The Restaurant Law Center and the New York State Restaurant Association also allege the Service Employees International Union (SEIU) is seeking to "evade the [National Labor Relations Act], overturn [New York's] longstanding doctrine of at-will employment, and, instead, impose onerous procedural rules that go to the heart of collective bargaining agreements in unionized workforces." It's worth noting this fight isn't just legally complex, it is also one of several disagreements between union organizations and industry organizations.
Still, it will take more than increased employee power to move away from at-will employment, which in New York State was initially recognized in 1895. The plaintiffs claim employers' state and federal constitutional rights are violated under just cause laws, for example, and federal labor law preempts just cause laws by interfering with the collective bargaining process. This dynamic could potentially create conflict with the National Labor Relations Board's statutory authority, according to the lawsuit.

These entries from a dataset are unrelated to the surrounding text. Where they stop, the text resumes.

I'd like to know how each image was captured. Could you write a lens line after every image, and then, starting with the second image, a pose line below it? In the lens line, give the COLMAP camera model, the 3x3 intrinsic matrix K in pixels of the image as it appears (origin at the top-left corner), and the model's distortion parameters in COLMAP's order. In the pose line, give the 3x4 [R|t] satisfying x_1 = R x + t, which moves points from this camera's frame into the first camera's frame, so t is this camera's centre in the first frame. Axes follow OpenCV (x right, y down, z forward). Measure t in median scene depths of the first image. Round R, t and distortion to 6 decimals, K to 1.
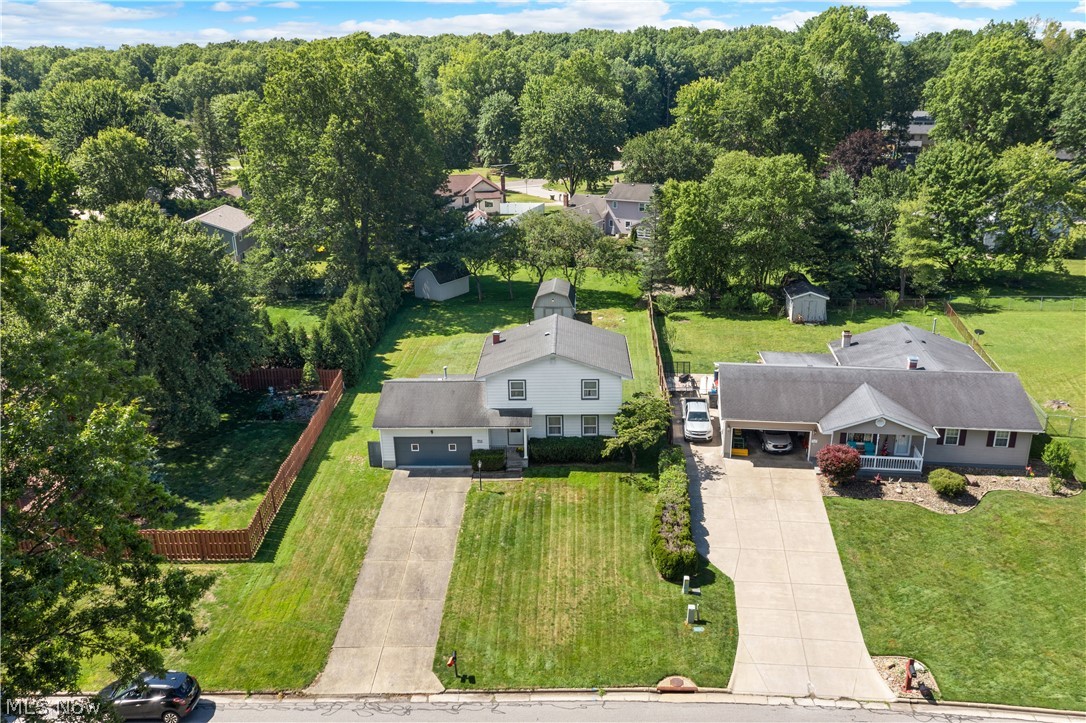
lens RADIAL K [[881.7, 0, 542.6], [0, 881.7, 360.2], [0, 0, 1]] dist [-0.006539, -0.003451]
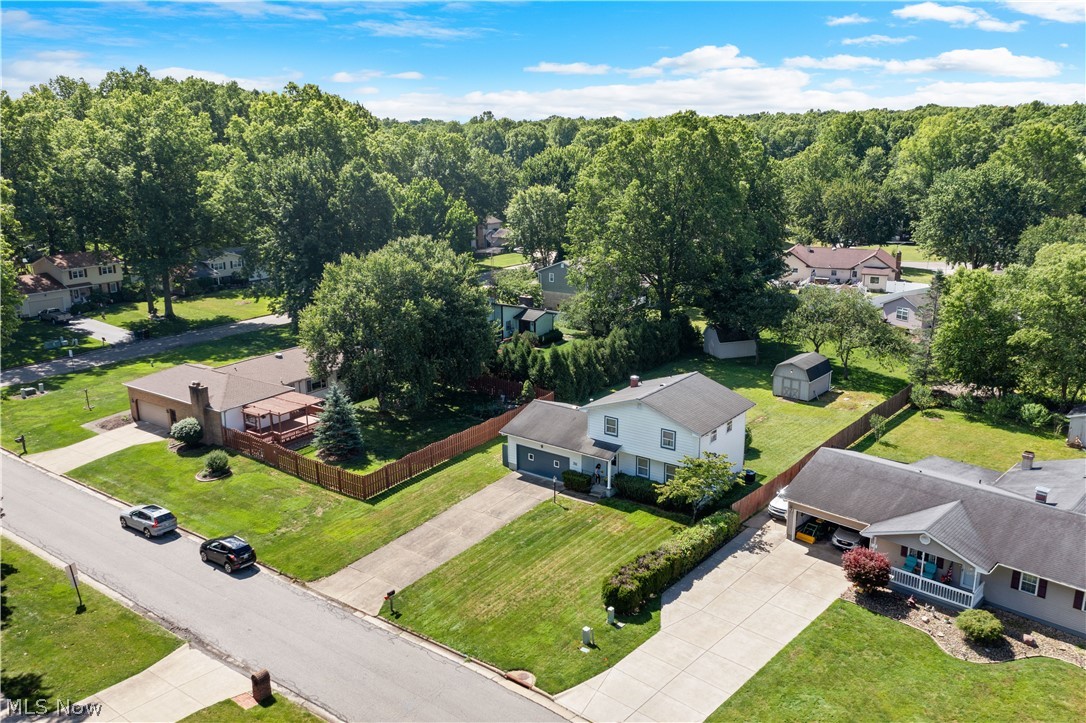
lens RADIAL K [[881.7, 0, 540.9], [0, 881.7, 361.8], [0, 0, 1]] dist [-0.006539, -0.003451]
pose [[0.802472, 0.160554, -0.574683, 0.533716], [-0.200479, 0.979678, -0.006242, -0.021968], [0.562003, 0.120220, 0.818352, 0.020070]]
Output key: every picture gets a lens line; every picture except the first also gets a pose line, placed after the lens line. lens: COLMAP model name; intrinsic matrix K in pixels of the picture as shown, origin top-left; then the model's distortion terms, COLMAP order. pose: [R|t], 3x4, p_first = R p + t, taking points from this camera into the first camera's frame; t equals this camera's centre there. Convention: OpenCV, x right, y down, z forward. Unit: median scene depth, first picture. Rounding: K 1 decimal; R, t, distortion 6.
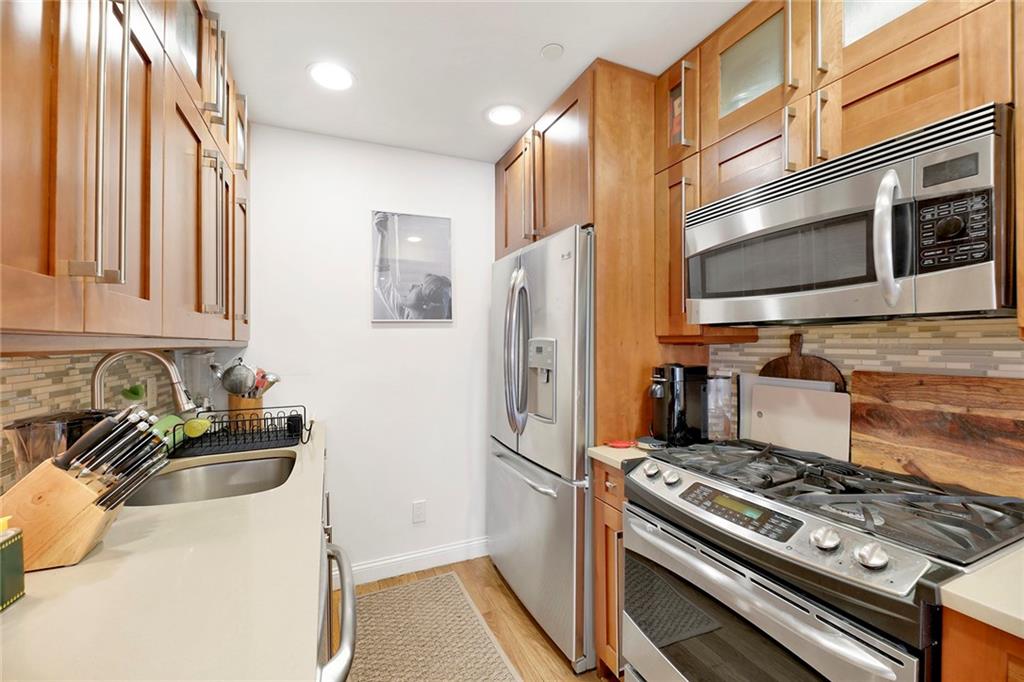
lens RADIAL K [[417.3, 0, 504.8], [0, 417.3, 341.0], [0, 0, 1]] dist [-0.001161, -0.000289]
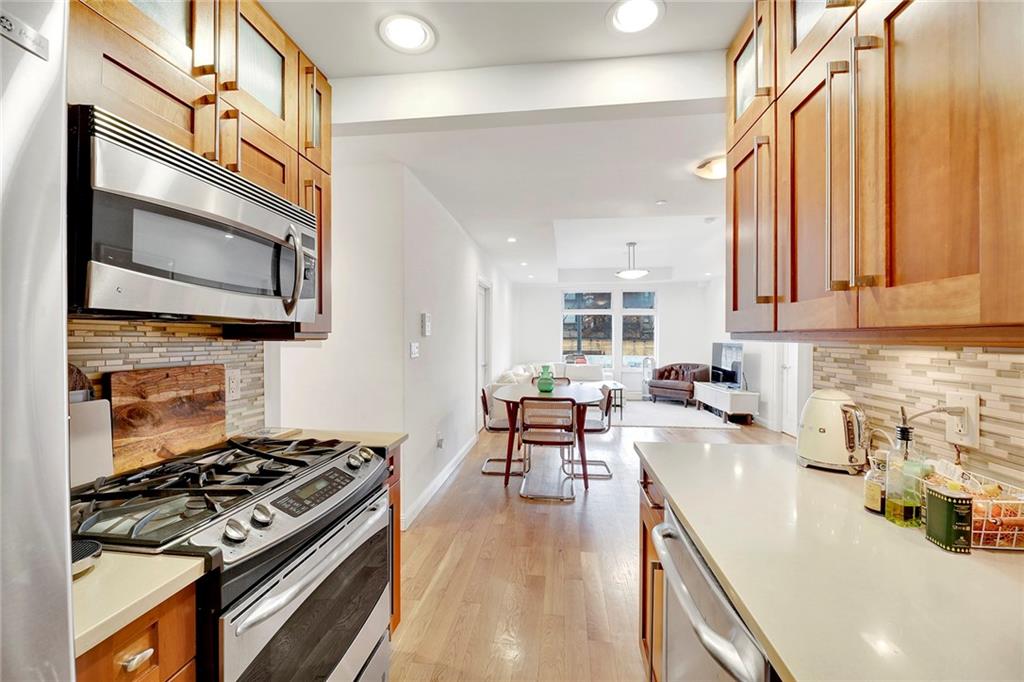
lens RADIAL K [[408.1, 0, 508.3], [0, 408.1, 350.1], [0, 0, 1]] dist [-0.005172, -0.000536]
pose [[-0.856602, -0.007198, 0.515927, -0.279592], [0.003909, 0.999783, 0.020439, 0.007323], [-0.515963, 0.019525, -0.856389, 1.056326]]
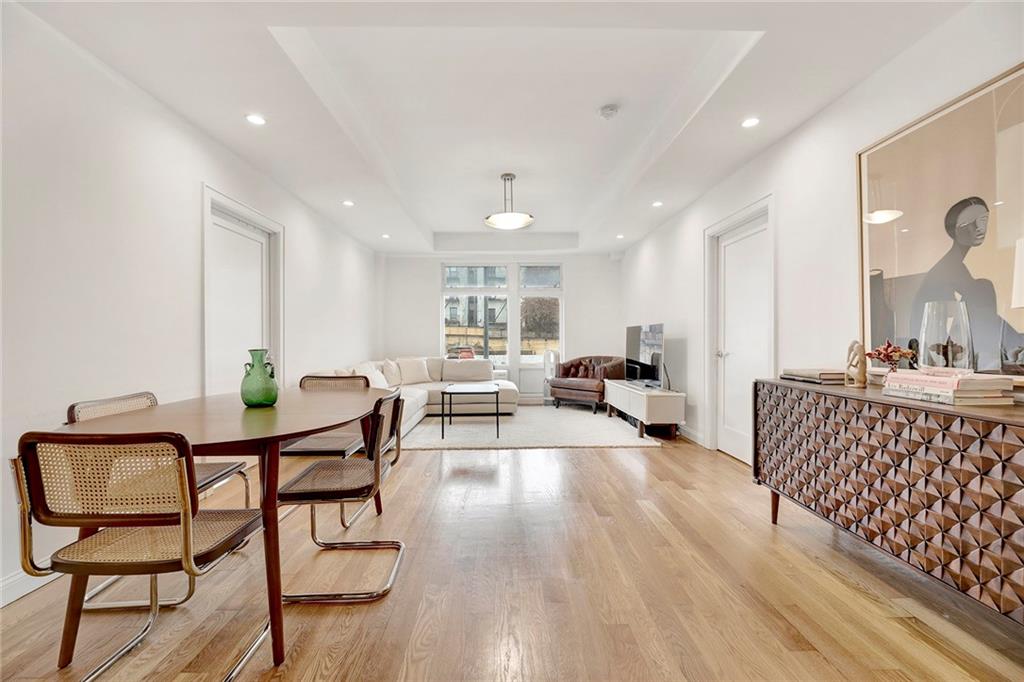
lens RADIAL K [[411.3, 0, 509.4], [0, 411.3, 340.6], [0, 0, 1]] dist [-0.000066, -0.003684]
pose [[-0.925670, 0.011412, 0.378159, -0.282014], [0.010162, 0.999934, -0.005302, 0.150328], [-0.378195, -0.001065, -0.925725, -0.445054]]
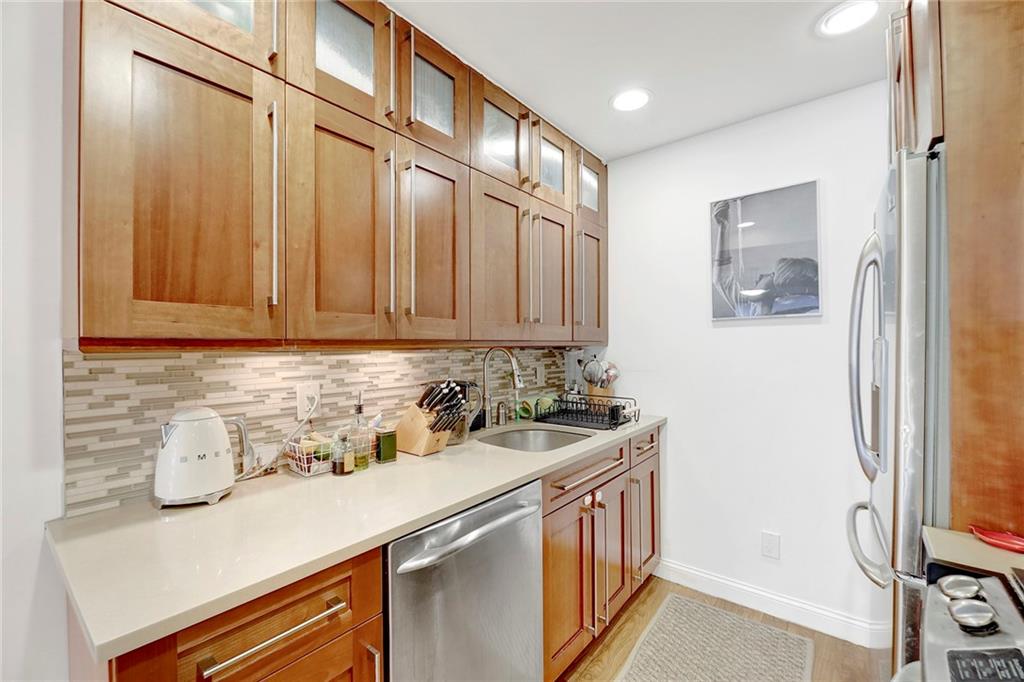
lens RADIAL K [[426.6, 0, 513.6], [0, 426.6, 339.1], [0, 0, 1]] dist [-0.001520, -0.000316]
pose [[0.465487, -0.004197, -0.885045, 0.442398], [0.004634, 0.999987, -0.002305, -0.005554], [0.885042, -0.003028, 0.465501, 0.207942]]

The plaintiffs claim if the actions of the employer are ever challenged, the law presumes that the employer's action was unlawful and forces them to prove just cause, which they argue violates federal arbitration law. The groups also allege the law includes language drafted by the SEIU, a labor group that supports wage increases, and claim the legislation is a union tactic that promotes employees' interests without following federal labor laws.